Excerpted passage =>
88 replies to this topic

[RedHairDave]

seems so simple, build a space elevator from carbon nano tubes and put a metric f*&k ton of solar panels in space. all the power earth could ever use forever. so close to free its not worth charging.

benefit is space ships. space elevator is the first step to building a space ship of limitless size. when you can put anything in space, size and weight are no longer limiting factors in ship development.

we have the technology, we could start building today. it takes money, but then saves more money than its worth in the first year. the north american budget for crude oil purchase alone will build the elevator. and then you wont need any more oil(after the solar panels are up, and the energy infrastructure is in place. not impossible at all, very costly, but good forever.)

then electric cars and everything else, no more fossil fuels needed at all. electricity can do everything they can do, often better.

carbon nano tube ultracapacitors will replace ancient chemical batteries, charging in minutes and lasting days. energy will be cheap-free(somewhere in there)

with energy no longer being limiting, there is no reason we cant build a super conductor infrastructure. the only reason we dont now is the energy cost, the sun has a bit extra energy, so i think we could swing it.

also the ability to clean up space. there is lots of junk up there, we could bring it back and clean up our orbit. make it safer for solar panels.

so what we need to save the world and end global warming is a space elevator.

What this task involves =>
Do these statements agree with the space elevator post? (a) It says the North American budget for buying crude oil would be enough to build the elevator. (b) It claims carbon nanotube ultracapacitors would take hours to charge. (c) It suggests bringing orbital junk back to Earth. Answer yes or no for each, quoting the deciding words.

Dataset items
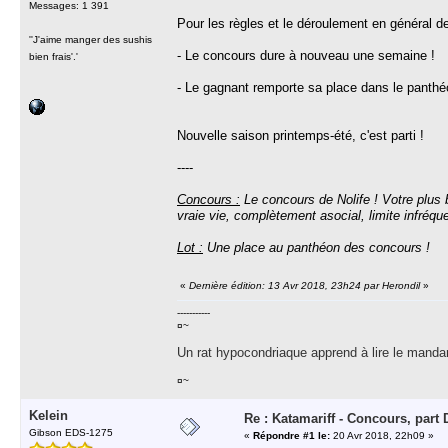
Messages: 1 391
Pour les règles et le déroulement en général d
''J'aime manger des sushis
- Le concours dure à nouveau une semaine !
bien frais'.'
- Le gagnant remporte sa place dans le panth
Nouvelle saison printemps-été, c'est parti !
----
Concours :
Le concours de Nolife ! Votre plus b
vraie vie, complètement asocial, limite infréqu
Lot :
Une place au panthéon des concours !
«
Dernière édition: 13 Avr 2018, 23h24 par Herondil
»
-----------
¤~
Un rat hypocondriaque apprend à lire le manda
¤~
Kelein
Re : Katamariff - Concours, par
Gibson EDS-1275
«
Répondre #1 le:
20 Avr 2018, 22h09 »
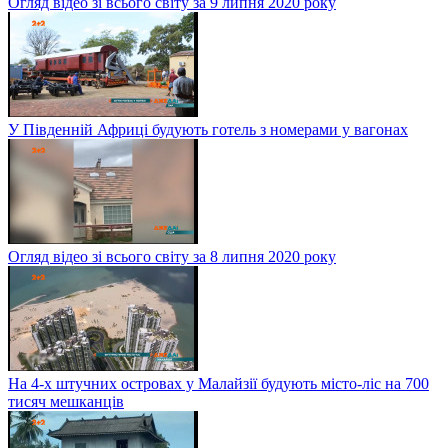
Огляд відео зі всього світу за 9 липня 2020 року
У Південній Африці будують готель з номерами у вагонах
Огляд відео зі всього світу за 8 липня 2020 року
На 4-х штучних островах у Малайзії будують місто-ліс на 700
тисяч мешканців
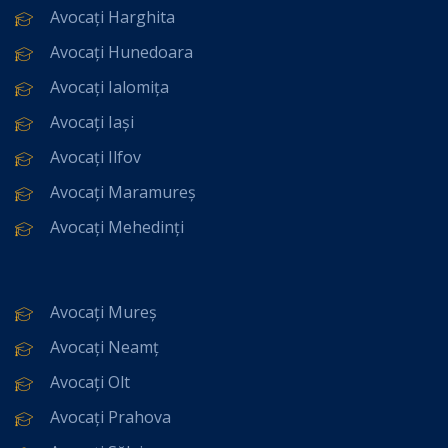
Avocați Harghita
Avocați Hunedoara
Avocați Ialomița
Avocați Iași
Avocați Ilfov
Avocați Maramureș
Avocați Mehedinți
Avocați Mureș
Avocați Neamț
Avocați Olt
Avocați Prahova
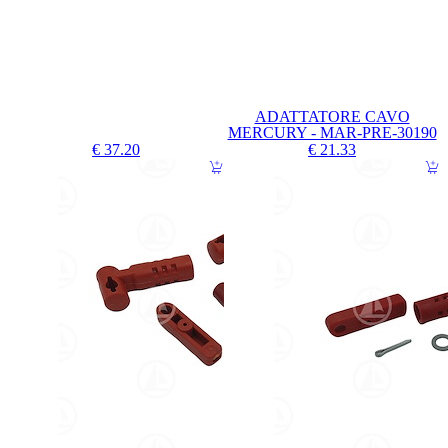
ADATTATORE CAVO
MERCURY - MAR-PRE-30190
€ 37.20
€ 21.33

Response area =>
(a) Yes: "the north american budget for crude oil purchase alone will build the elevator."
(b) No: "charging in minutes and lasting days."
(c) Yes: "we could bring it back and clean up our orbit."